Why we can’t be happy enough though global inequality is falling
November 17, 2017
If you are penniless and it is still not time to have your monthly pay, if you do not know whether you can have holidays abroad this year, if you want a new smartphone, but it is definitely too expensive, go here: http://www.globalrichlist.com/ Put your wage in, or your net wealth (remember the rent you get from your grandmother’s small flat, or the dividends of your stocks), and see. You’ll see that, whatever your status, you are in the higher decile of the global wealth. Scroll the page down, and you can see your hourly pay. You can also see the hourly pay of a Zimbabwean – 0.44 euros.
Happier? You are richer than expected, now you know that. But you learned also that global inequality is greater than you ever thought. There is more. The Zimbabwean getting 0.44 euros per hour is likely to be richer than her parents, or grandparents. Surely, today on average Chinese and Indians are better off. If someone gained from globalization, these people surely did. Globalization brought about a global middle class – allowing decent lives to a greater number of people. But globalization had two further consequences – unexpected as well. First, the old middle class (the middle class of industrial West, whose rise traces back to XVIII century) is worse off, i.e. it is rather poorer. Second, a tiny minority of super-rich is richer.
The huge extent of global inequality and the increase of the absolute wealth of the poorest may be surprising, but compensate each other. By contrast, it is difficult to grasp and assess the two other consequences of globalization. If you read this, you probably belong to the West middle class. This may explain why your reaction to the fact that the global poor is better-off is not pure happiness – but it is more likely a sense of guilt, added to your uneasiness for not being able to afford some material joy you think deserved.

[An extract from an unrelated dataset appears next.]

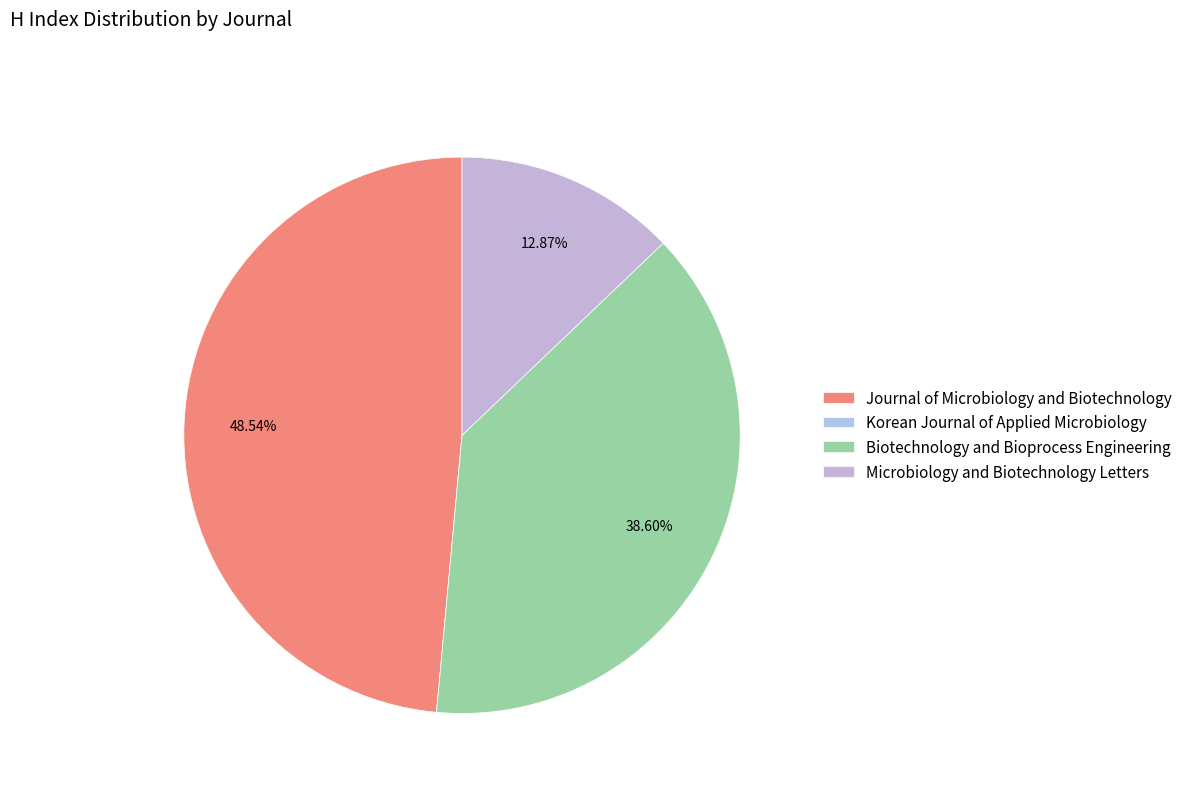

Which slice is the smallest?

Korean Journal of Applied Microbiology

Indeed, what matters to our sense of living a decent lives may not be a global comparison. Possibly, more local reference is what matters more. See what Adam Smith wrote two centuries ago:
[…] a linen shirt, for example, is, strictly speaking, not a necessary of life. The Greeks and Romans lived, I suppose, very comfortably, though they had no linen. But in the present times, through the greater part of Europe, a creditable day-labourer would be ashamed to appear in public without a linen shirt, the want of which would be supposed to denote that disgraceful degree of poverty, which, it is presumed, nobody can well fall into without extreme bad conduct. Custom. in the same manner, has rendered leather shoes a necessary of life in England. The poorest creditable person, of either sex, would be ashamed to appear in public without them.

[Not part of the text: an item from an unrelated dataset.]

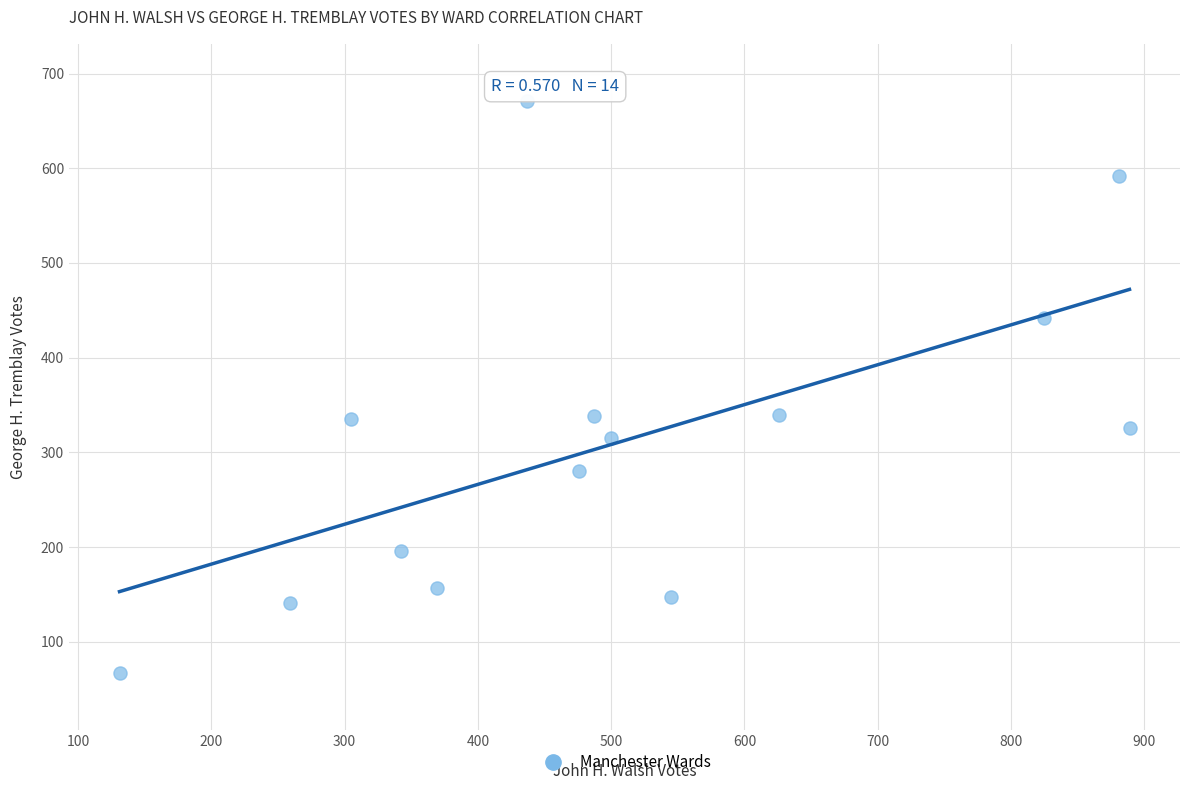

What is the range of Y values (max minus min)?

604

For similar reasons, you will probably be upset more by the extremely luxurious life of a tiny number of billionaires than by the extreme poverty of billions of human beings.
We can have scientific data on inequality since a relatively short time, since when the power of new computers could deal with them, and fiscal laws allowed new knowledge of private wealth. There is recent scholarship on this. Piketty’s Capital in the XXI Century brought the topic to a wide audience. The recent work by B. Milanovic, now translated by LUISS University Press, contains the picture I started with.
Data are helpful, but moral qualms remain. If we are concerned with inequality, we should be happy – many people today are better off. Inequality amounts to two facts. First, some people are worse off than others. Second, the number of the worse-offs is greater than the number of the better-offs. Globalization made the worse-offs better, and increased the number of people living a decent life. The global middle class is wider than the Western middle class. The former’s gains largely compensate the latter’s losses. And the gains for a small bunch of super rich do not matter.
Still, we are unhappy. Even for the most altruists among us, an improvement in the lives of the global poor does not compensate a decrease in our life conditions. And the luxuries of super-riches make us angry. Possibly, Smith was right. The moral relevance of inequality is a local issue. Perhaps, equality is a very sophisticated form of social envy.